*What you will do*
Print, exactly as they appear, only the lines from the line that contains "pyautogui.scroll(2, 451, 172)" through the end of the listing.
BEGIN Provided information
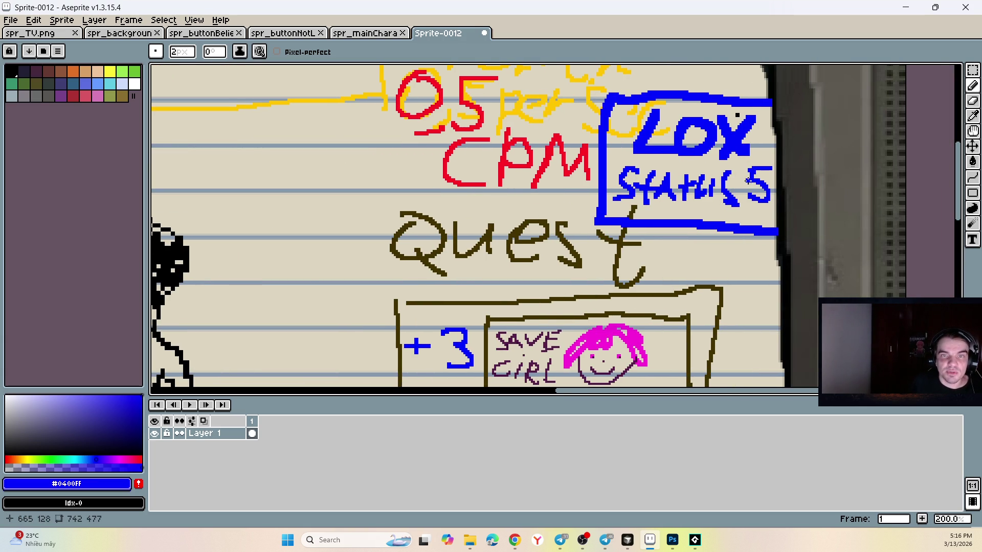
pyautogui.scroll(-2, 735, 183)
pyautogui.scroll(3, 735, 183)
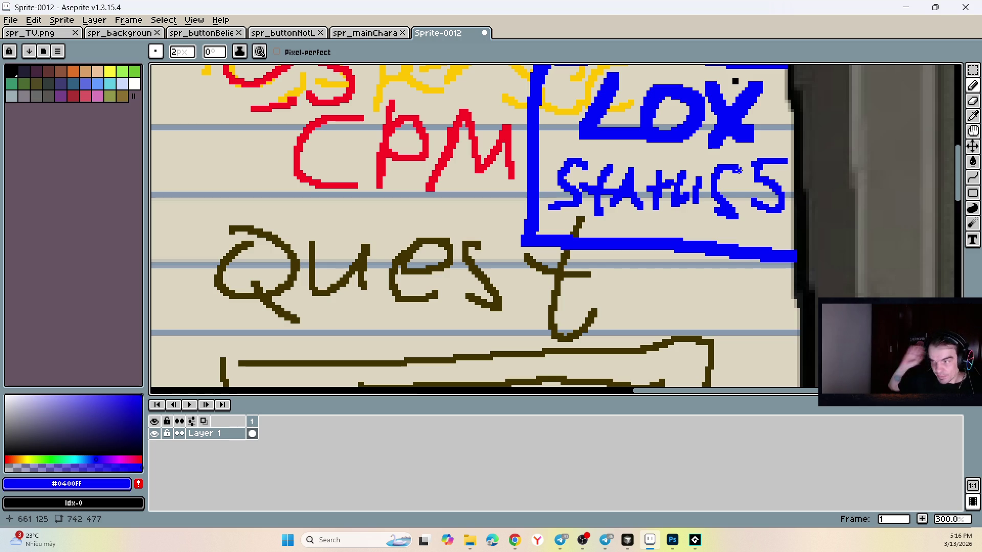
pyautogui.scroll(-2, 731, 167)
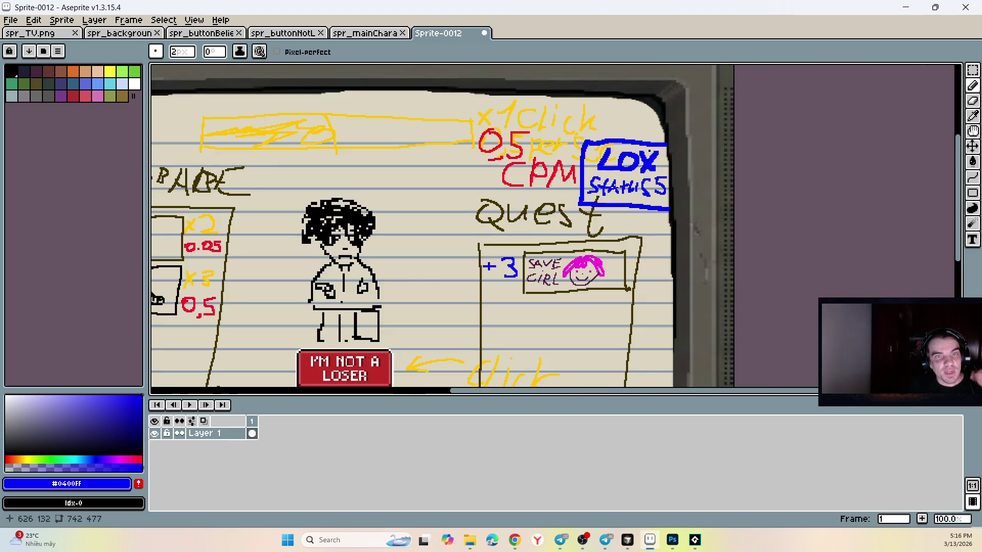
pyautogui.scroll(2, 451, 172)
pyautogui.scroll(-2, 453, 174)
END Provided information
*Task response*
pyautogui.scroll(2, 451, 172)
pyautogui.scroll(-2, 453, 174)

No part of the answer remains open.